NEW YORK (GenomeWeb) – The National Institutes of Health has awarded an MD Anderson Cancer Center team a one-year grant to follow up on preliminary data suggesting that certain microRNAs can be used as biomarkers to identify pancreatic neoplasms at high risk for progressing into invasive tumors.
Intraductal papillary mucinous neoplasms, or IPMNs, are cystic lesions that frequently, but not always, progress into pancreatic ductal adenocarcinoma (PDAC).

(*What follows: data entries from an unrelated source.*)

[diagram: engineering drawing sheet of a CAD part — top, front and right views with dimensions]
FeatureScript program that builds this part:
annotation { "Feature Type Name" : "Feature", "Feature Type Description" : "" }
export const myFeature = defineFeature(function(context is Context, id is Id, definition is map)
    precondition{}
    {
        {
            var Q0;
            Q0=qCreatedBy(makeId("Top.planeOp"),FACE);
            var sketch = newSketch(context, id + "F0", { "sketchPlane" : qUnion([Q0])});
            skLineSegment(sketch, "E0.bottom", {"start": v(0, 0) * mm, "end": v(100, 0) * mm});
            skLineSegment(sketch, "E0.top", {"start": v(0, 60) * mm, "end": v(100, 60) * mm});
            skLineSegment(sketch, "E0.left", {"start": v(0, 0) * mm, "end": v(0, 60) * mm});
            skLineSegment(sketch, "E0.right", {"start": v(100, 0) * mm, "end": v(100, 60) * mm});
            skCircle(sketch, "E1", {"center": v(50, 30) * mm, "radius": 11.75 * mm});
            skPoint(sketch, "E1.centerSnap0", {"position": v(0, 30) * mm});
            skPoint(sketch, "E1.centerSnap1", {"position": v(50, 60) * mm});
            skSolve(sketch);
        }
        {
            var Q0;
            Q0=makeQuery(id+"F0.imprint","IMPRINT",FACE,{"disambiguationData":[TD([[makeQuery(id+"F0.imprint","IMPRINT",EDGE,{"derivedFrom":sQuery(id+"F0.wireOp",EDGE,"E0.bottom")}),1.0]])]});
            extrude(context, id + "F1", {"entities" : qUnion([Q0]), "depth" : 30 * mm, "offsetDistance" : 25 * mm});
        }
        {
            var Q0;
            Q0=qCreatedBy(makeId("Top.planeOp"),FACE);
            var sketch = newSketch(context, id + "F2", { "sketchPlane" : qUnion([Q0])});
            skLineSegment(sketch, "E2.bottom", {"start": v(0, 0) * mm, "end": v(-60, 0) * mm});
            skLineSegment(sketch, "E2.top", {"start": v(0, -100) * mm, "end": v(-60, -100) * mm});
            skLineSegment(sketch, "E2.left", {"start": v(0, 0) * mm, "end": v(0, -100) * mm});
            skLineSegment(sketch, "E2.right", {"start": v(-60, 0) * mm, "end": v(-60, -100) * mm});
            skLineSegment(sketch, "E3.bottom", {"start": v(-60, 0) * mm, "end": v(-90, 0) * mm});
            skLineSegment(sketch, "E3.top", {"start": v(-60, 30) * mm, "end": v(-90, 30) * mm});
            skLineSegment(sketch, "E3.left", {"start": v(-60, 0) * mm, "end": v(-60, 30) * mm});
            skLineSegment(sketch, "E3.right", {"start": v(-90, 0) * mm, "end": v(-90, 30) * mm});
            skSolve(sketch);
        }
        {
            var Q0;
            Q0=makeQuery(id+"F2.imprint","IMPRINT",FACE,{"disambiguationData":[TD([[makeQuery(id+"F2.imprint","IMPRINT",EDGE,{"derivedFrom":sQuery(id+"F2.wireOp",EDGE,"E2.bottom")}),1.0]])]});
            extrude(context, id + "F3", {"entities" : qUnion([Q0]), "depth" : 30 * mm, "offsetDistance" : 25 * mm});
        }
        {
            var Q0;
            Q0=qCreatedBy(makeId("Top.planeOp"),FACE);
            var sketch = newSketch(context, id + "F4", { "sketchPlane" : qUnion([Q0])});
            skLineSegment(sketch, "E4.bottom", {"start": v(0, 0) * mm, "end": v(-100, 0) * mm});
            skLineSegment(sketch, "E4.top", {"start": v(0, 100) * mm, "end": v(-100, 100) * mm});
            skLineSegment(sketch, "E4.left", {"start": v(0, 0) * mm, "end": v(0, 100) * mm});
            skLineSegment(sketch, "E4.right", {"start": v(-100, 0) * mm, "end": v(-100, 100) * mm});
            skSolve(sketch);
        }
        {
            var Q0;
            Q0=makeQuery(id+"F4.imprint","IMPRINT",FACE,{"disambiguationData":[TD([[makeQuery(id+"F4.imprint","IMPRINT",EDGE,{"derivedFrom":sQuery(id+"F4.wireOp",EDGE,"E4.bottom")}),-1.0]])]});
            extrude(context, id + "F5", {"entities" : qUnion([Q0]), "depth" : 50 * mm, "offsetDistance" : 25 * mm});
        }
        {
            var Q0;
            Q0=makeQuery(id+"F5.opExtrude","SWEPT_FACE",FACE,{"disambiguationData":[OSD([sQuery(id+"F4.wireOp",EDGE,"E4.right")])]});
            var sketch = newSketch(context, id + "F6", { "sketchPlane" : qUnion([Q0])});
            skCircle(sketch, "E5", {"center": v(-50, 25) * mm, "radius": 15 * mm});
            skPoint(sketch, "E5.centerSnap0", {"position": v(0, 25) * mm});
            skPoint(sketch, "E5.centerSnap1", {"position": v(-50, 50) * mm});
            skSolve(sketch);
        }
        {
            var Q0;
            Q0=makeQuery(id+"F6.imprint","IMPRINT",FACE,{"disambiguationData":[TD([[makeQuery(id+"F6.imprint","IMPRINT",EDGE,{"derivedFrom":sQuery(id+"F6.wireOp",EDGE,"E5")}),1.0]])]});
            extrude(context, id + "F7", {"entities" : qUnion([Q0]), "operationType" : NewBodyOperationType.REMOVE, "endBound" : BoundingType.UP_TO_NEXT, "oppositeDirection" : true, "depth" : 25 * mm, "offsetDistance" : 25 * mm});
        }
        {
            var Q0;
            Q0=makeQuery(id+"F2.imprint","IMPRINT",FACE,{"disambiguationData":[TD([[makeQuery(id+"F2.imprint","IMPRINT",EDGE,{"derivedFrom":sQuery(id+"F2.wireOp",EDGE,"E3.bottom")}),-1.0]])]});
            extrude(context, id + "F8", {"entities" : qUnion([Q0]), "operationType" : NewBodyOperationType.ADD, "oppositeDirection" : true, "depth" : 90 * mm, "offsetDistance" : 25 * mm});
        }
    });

As part of an effort to identify biomarkers that can be used to stratify IPMNs at high risk for progressing into PDAC from low-risk indolent pancreatic cysts, MD Anderson's Subrata Sen and colleagues in 2014 reported on the use of next-generation sequencing to profile miRNAs in cyst fluid from benign and invasive pancreatic cystic lesions, which revealed a number of miRNAs that were either up- or downregulated in invasive cyst fluid.
To build on these findings, Sen and his team have now received $223,369 from the NIH to conduct broader NGS analyses of miRNAs within cyst fluid from IPMN patients with low-grade dysplasia and those with high-grade invasive cancer in order to establish an miRNA signature that can differentiate the two patient populations using both sequencing and RT-PCR.
The researchers also plan to look for overlap between potential pancreatic cancer miRNA biomarkers in cyst fluid and in plasma, according to the grant's abstract.